▶ **Stored data**:
+++

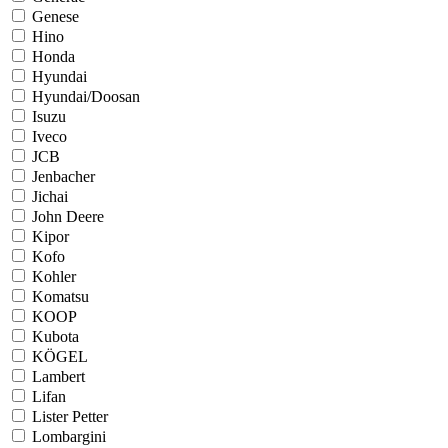
Genese
Hino
Honda
Hyundai
Hyundai/Doosan
Isuzu
Iveco
JCB
Jenbacher
Jichai
John Deere
Kipor
Kofo
Kohler
Komatsu
KOOP
Kubota
KÖGEL
Lambert
Lifan
Lister Petter
Lombargini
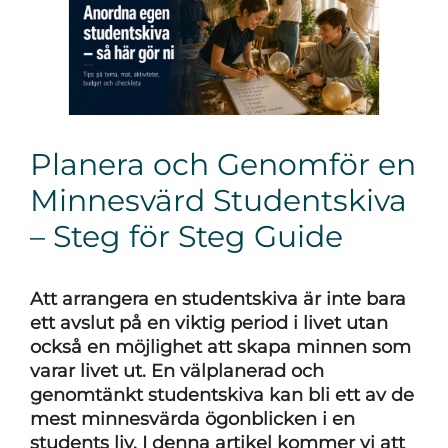
Planera och Genomför en
Minnesvärd Studentskiva
– Steg för Steg Guide
Att arrangera en studentskiva är inte bara
ett avslut på en viktig period i livet utan
också en möjlighet att skapa minnen som
varar livet ut. En välplanerad och
genomtänkt studentskiva kan bli ett av de
mest minnesvärda ögonblicken i en
students liv. I denna artikel kommer vi att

+++

With the line that contains "varar livet ut. En välplanerad och" as your start, reproduce the data above exactly through its last line, and nothing before that start.

▶ **YOUR SOLUTION**:
varar livet ut. En välplanerad och
genomtänkt studentskiva kan bli ett av de
mest minnesvärda ögonblicken i en
students liv. I denna artikel kommer vi att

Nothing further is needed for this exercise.